JNIM predominantly operates in Mali, where it has been able to thrive due to the absence of state control in the north following the 2012 Tuareg rebellion and a series of long-delayed peace accords intended to quell conflict between the government, ethnic factions and armed groups. In March, local leaders in the city of Gao were killed for cooperating with the UN and France in their mission to combat insurgents. Given that a UN Independent Expert on Mali recently declared the country’s security situation to have reached a “critical level”, Mali will likely remain JNIM’s organisational hub. JNIM represents a reasonably cohesive transnational organisation, and it will likely continue to focus its attacks on government, security and civilian targets throughout the Sahel.

In Burkina Faso, the northern regions bordering Mali were initial targets for al-Qaeda affiliated violence. However, in recent years, this violence has increased in the eastern and southeastern provinces, and even encroached on the capital Ouagadougou. This has displaced many rural inhabitants, leaving them outside the reach of aid groups. In an effort to combat insurgents, the government has proposed arming civilians to assist in the fighting, but this has raised concerns regarding exacerbating existing inter-communal tensions. Niger’s western regions have been similarly targeted by JNIM; in an effort to bolster the Nigerien military, a French Airbus earlier this year airdropped almost forty tonnes of supplies, including food, water, fuel and ammunition. Nonetheless, with analysts opining that the national armies of Mali, Burkina Faso, and Niger are overstretched, JNIM appears set to continue its activities relatively unimpeded.

As the former colonial power of the Sahel, France maintains 4,500 troops throughout the region. These troops have been developed under the Operation Barkhane mandate to help combat insurgents in Niger, Chad, and Mali. Far surpassing military commitments from any other foreign partner, French forces regularly conduct counter-terrorism operations; the most recent iteration was Operation Bourgou IV, executed in November 2019. In an effort to delineate a clear political commitment from regional partners, French President Emmanuel Macron and leaders from the G-5 Sahel countries (Burkina Faso, Chad, Mali, Mauritania and Niger) agreed in January to combine their military forces under a single command structure. The newly-formed “Coalition for the Sahel” aims to achieve faster response-times and intelligence sharing between the countries, and Paris has committed an additional 220 troops to Barkhane to assist in the operation.

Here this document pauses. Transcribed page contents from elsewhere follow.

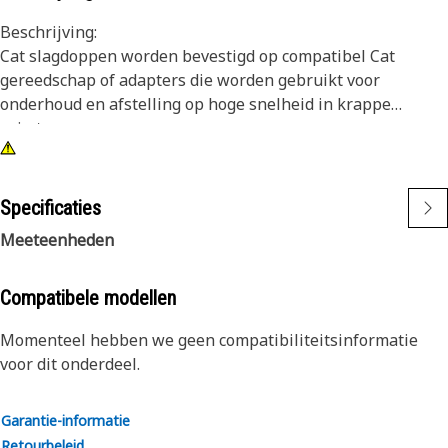
Beschrijving:
Cat slagdoppen worden bevestigd op compatibel Cat
gereedschap of adapters die worden gebruikt voor
onderhoud en afstelling op hoge snelheid in krappe
ruimten.
Kenmerken:
• 6-punts, 9/16 inch slagdop
Specificaties
• Diep
Meeteenheden
• 3/8 inch vierkante aandrijving
• Afwerking in oxidezwart
Compatibele modellen
Momenteel hebben we geen compatibiliteitsinformatie
voor dit onderdeel.
Garantie-informatie
Retourbeleid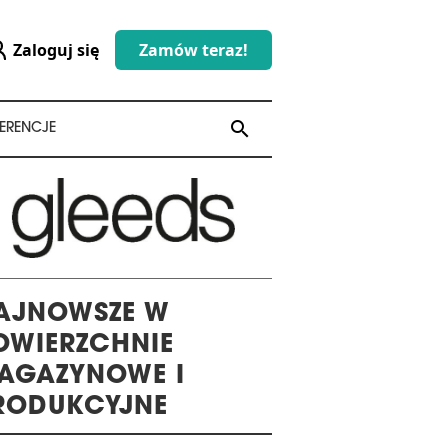
Zaloguj się
Zamów teraz!
search
search
ERENCJE
AJNOWSZE W
OWIERZCHNIE
AGAZYNOWE I
RODUKCYJNE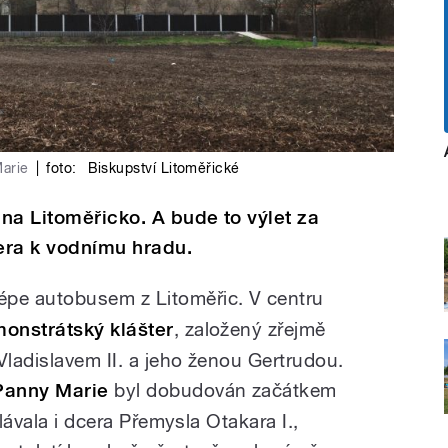
Marie
|
foto:
Biskupství Litoměřické
na Litoměřicko. A bude to výlet za
štera k vodnímu hradu.
épe autobusem z Litoměřic. V centru
onstrátský klášter
, založený zřejmě
ladislavem II. a jeho ženou Gertrudou.
Panny Marie
byl dobudován začátkem
ělávala i dcera Přemysla Otakara I.,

The US maintains some presence throughout the region, but recent deliberations for a significant drawdown of troops throughout the continent carry future security implications for West Africa. In terms of resources, the Trump administration is providing approximately $242 million in military aid to the G-5 Sahel countries. However, African commanders have noted that the equipment provided is not always effective in the fight against the al-Qaeda-affiliated insurgents. The need for armoured vehicles to prevent IED attacks is one such complaint, and analysts have underscored the importance of African allies addressing endemic issues pertaining to poverty, government corruption and a lack of education — all factors that extremist groups seek to exploit. A G-5 Sahel Joint Force was created in 2014 in an effort to combat threats such as JNIM, but it has been encumbered by inadequate funding and coordination issues. UN Secretary-General Antonio Guterres has lobbied for regular UN funding for G-5 in an effort to overcome such issues, but the US has regularly pushed back against such proposals, instead favouring bilateral security cooperation efforts.

JNIM is a relatively cohesive transnational threat endemic in West Africa. Thriving in the absence of state security and adopting myriad roles throughout affected communities, the organisation has been able to expand and strengthen. Despite renewed efforts from regional allies and foreign partners, JNIM is likely to persist for some time into the future.